A record shall be made of every deposit of instruments of ratification, and a certified copy of that record shall be sent through diplomatic channels to each of the signatory States.
This Convention shall enter into force on the sixtieth day after the deposit of the fourth instrument of ratification as provided in the second paragraph of Article 27.
For each signatory State subsequently ratifying the Convention, it shall enter into force on the sixtieth day after the day of deposit of its instrument of ratification.
The present Convention shall replace, in relations between the States which have ratified it, the Convention on Civil Procedure signed at The Hague on 17th July 1905.
The present Convention shall apply by law in the metropolitan territories of the Contracting States.

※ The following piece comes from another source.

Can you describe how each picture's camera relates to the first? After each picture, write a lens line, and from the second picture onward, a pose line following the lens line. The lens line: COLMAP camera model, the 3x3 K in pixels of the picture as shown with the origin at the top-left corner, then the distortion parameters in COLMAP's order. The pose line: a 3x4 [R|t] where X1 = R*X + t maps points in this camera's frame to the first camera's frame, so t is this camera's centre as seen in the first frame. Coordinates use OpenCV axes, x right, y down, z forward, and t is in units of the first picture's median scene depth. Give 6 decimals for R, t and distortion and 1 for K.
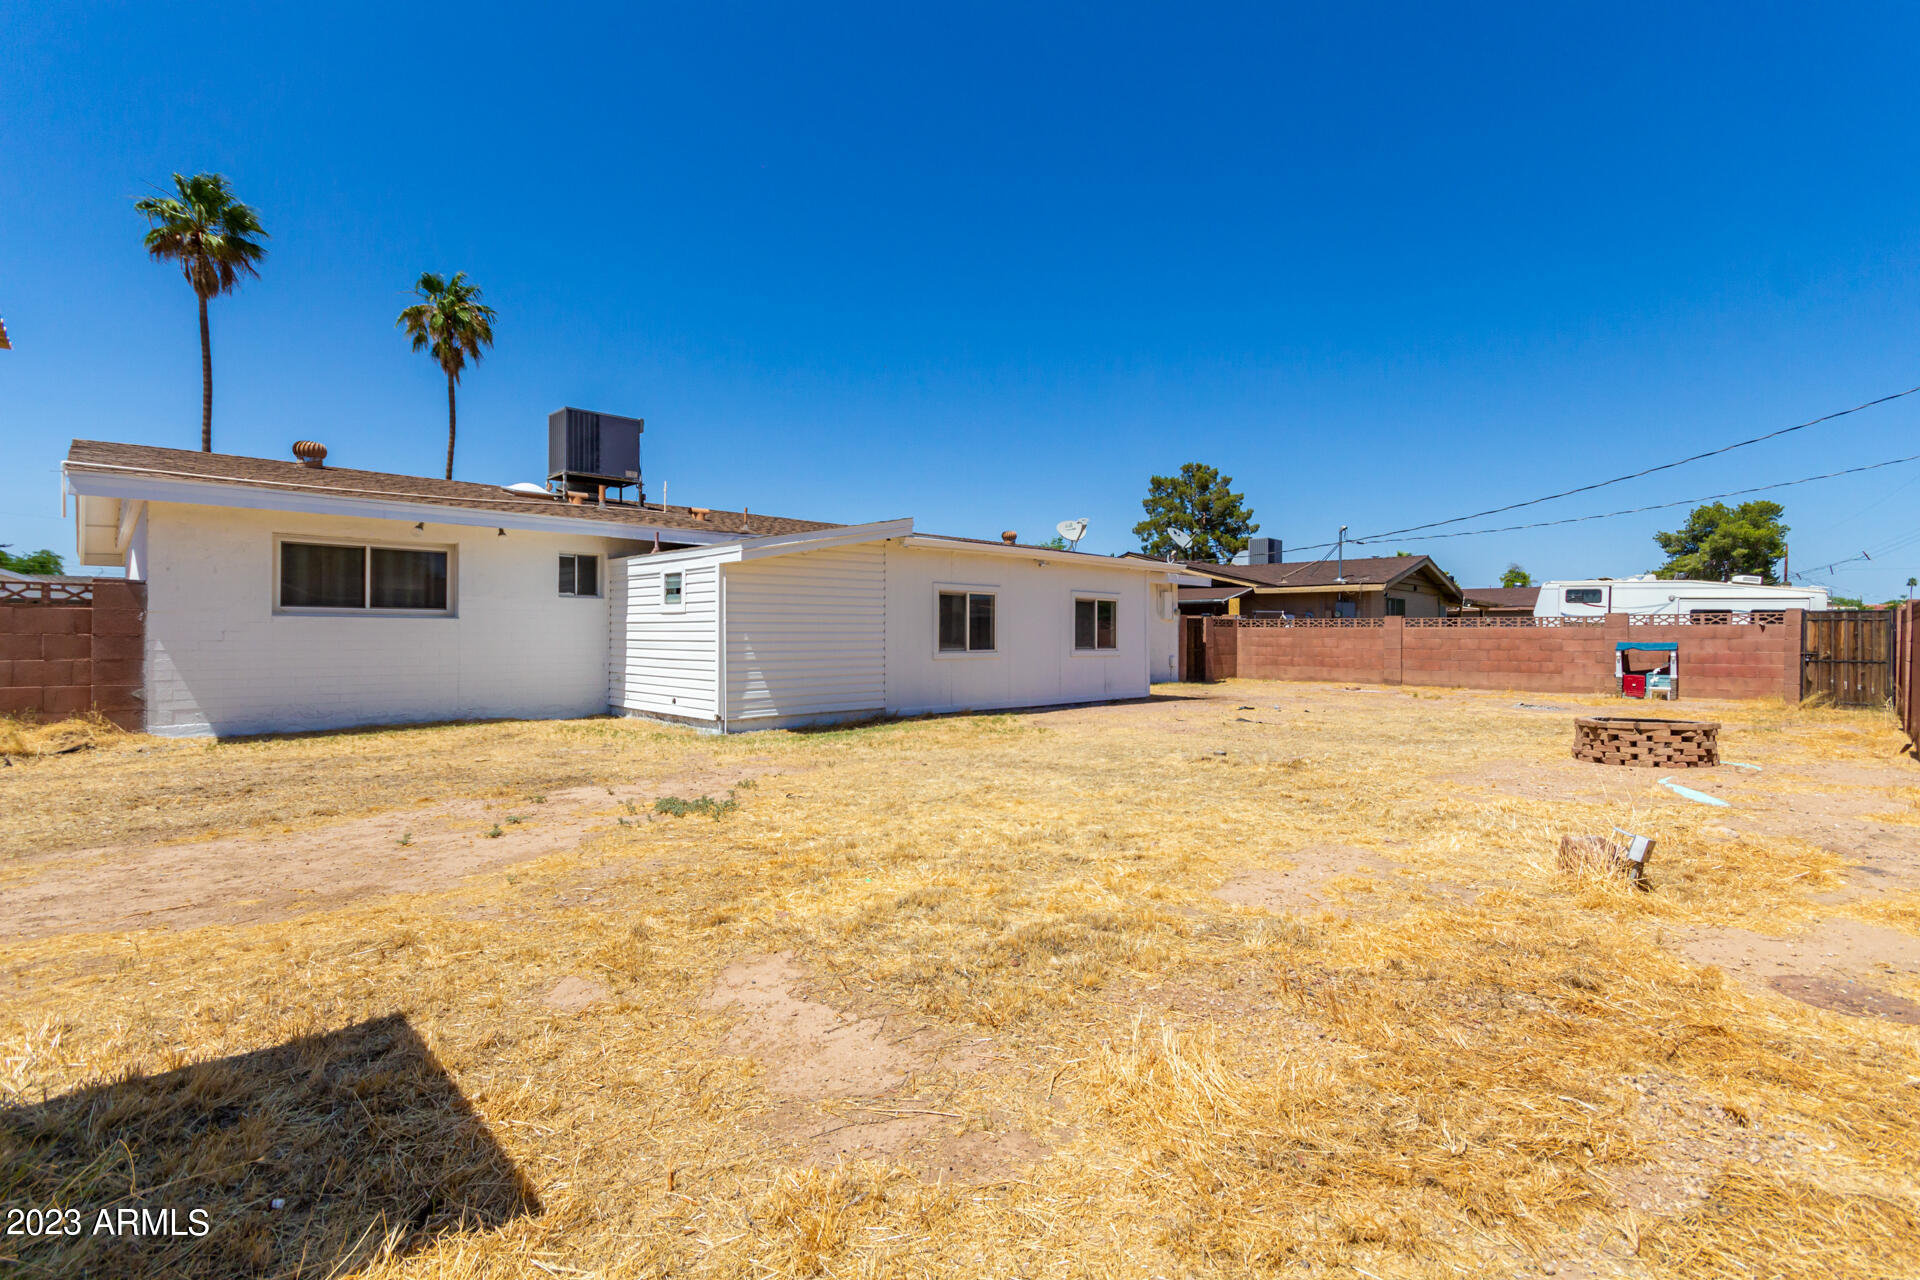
lens RADIAL K [[894.9, 0, 970.8], [0, 894.9, 637.0], [0, 0, 1]] dist [0.002713, 0.000861]
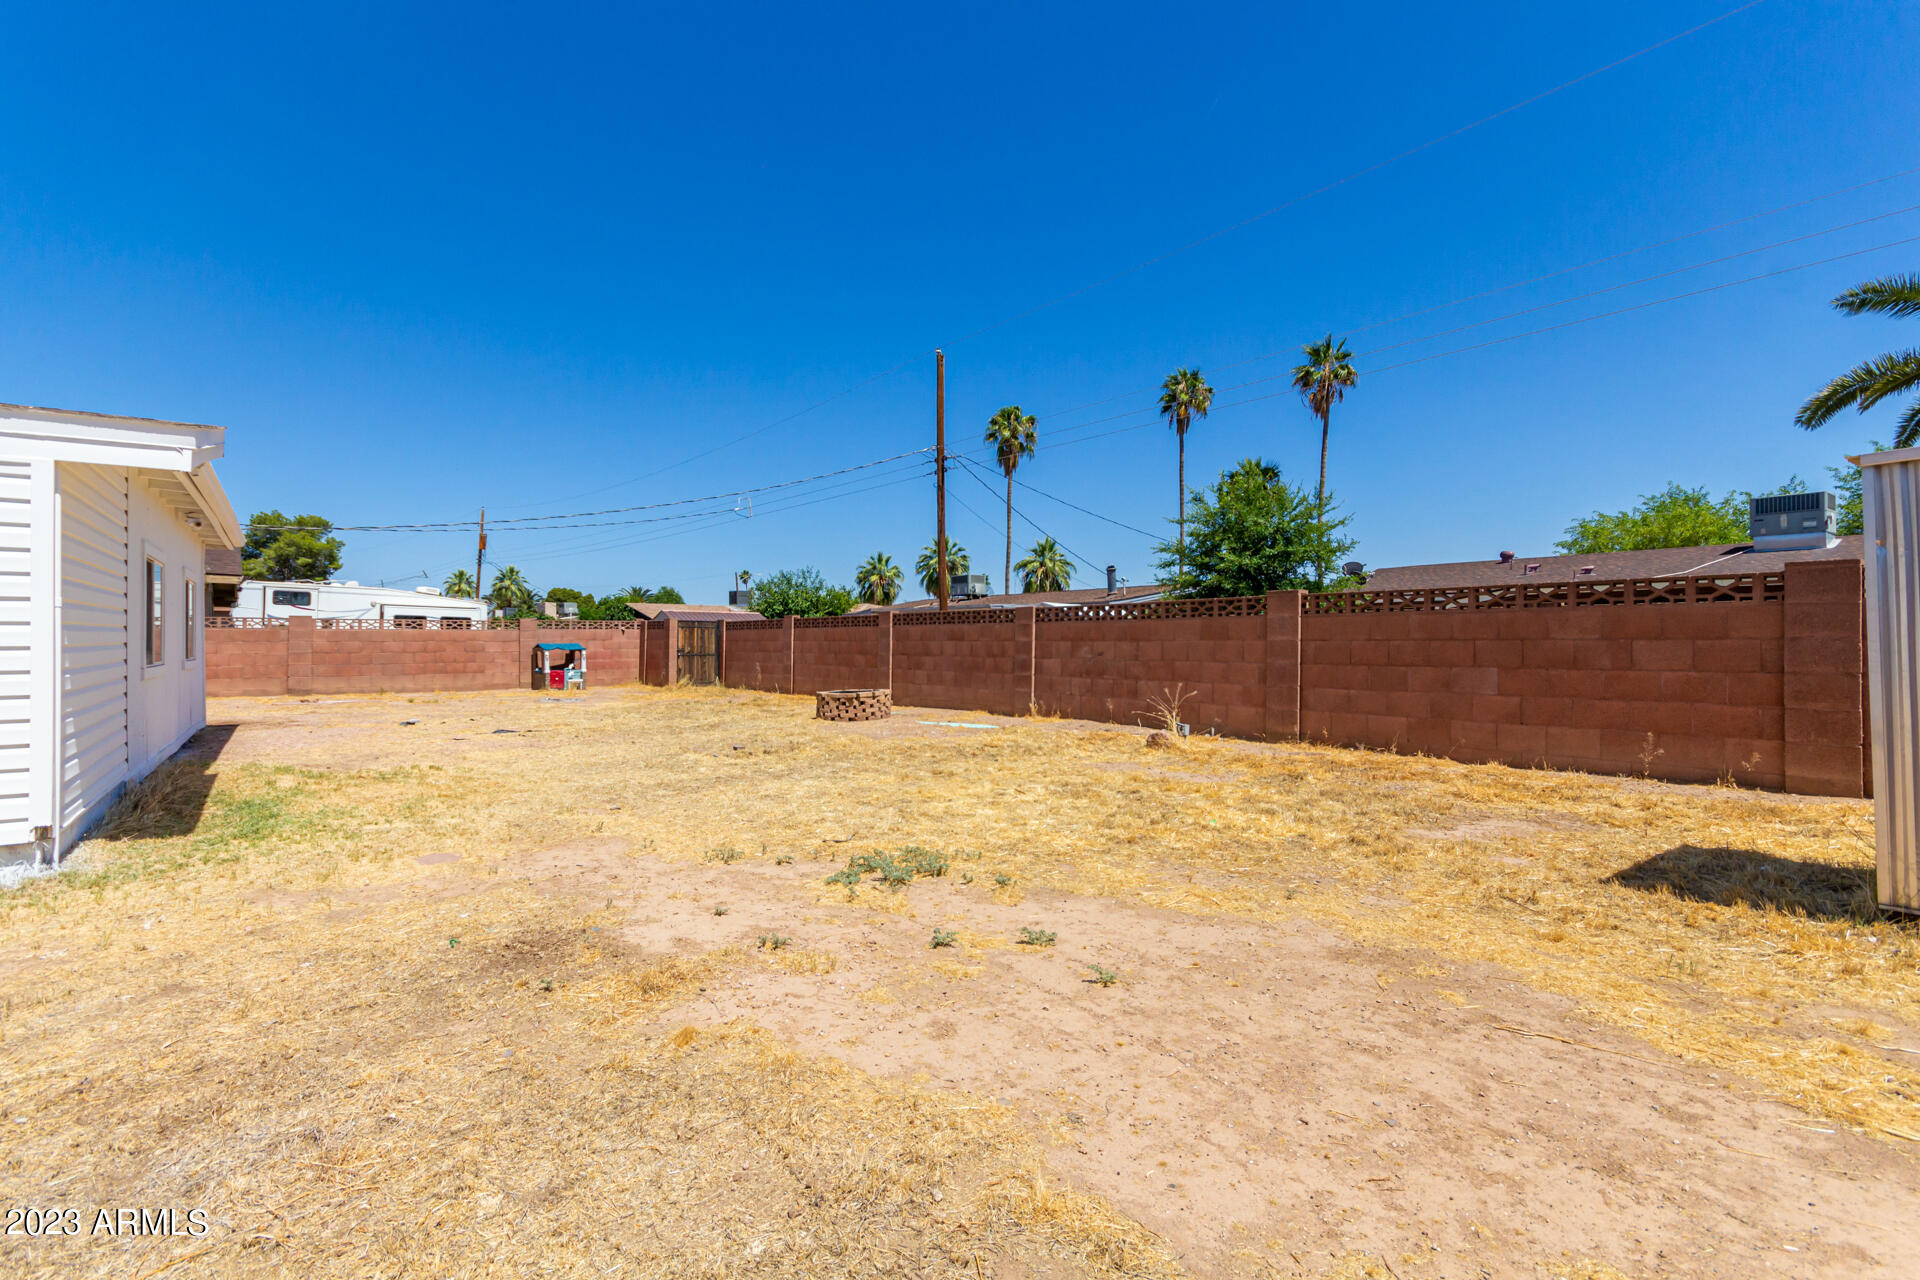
lens RADIAL K [[894.9, 0, 957.4], [0, 894.9, 635.3], [0, 0, 1]] dist [0.002713, 0.000861]
pose [[0.128037, 0.002023, 0.991767, -0.325874], [0.004322, 0.999987, -0.002598, 0.000586], [-0.991760, 0.004619, 0.128027, 0.272250]]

If a Contracting State desires it to be put into force in all or certain of the other territories, for the international relations of which it is responsible, it shall give notice of its intention to that effect in a document which shall be deposited with the Netherlands Ministry of Foreign Affairs. The latter shall send, through diplomatic channels, a certified copy to each of the Contracting States.
The Convention shall enter into force in relations between the States which have not raised an objection in the six months following that communication and the territory or territories for the international relations of which the State in question is responsible, and in respect of which the said notice has been given.
Any State not represented at the Seventh Session of the Conference may accede to the present Convention, unless a State or several States which have ratified the Convention object, within a period of six months from the date of the notification by the Netherlands Government of that accession. Accession shall be by the method indicated in the second paragraph of Article 27.
It is understood that the accessions shall not be able to take place until after the entry into force of the present Convention, by virtue of the first paragraph of Article 28.
Each Contracting State, on signing or ratifying this Convention or on acceding to it, may reserve the right to limit the application of Article 17 to the nationals of Contracting States having their habitual residence in its territory.
A State availing itself of the right mentioned in the preceding paragraph shall be able to claim application of Article 17 by the other Contracting States only on behalf of its nationals who have their habitual residence within the territory of the Contracting State before the court of which they are plaintiffs or intervening parties.
The present Convention shall remain in force for five years from the date indicated in the first paragraph of Article 28 of the Convention.
This period shall start to run as from that date, even for States which shall have ratified it or acceded to it subsequently.
The Convention shall be renewed tacitly every five years, unless denounced. Denunciation must, at least six months before expiry of the period, be notified to the Ministry of Foreign Affairs of the Netherlands, which shall inform all the other Contracting States of it.
The denunciation may be limited to the territories or to certain of the territories indicated in a notification, given in accordance with the second paragraph of Article 30.
The denunciation shall only take effect in respect of the State which has notified it. The Convention shall remain in force for the other Contracting States.
In witness whereof, the undersigned, being duly authorised by their respective Governments, have signed this Convention.
Done at The Hague, on the first day of March, 1954, in a single copy, which shall be deposited in the archives of the Government of the Netherlands and of which a certified copy shall be sent through diplomatic channels to each of the States represented at the Seventh Session of the Hague Conference on Private International Law.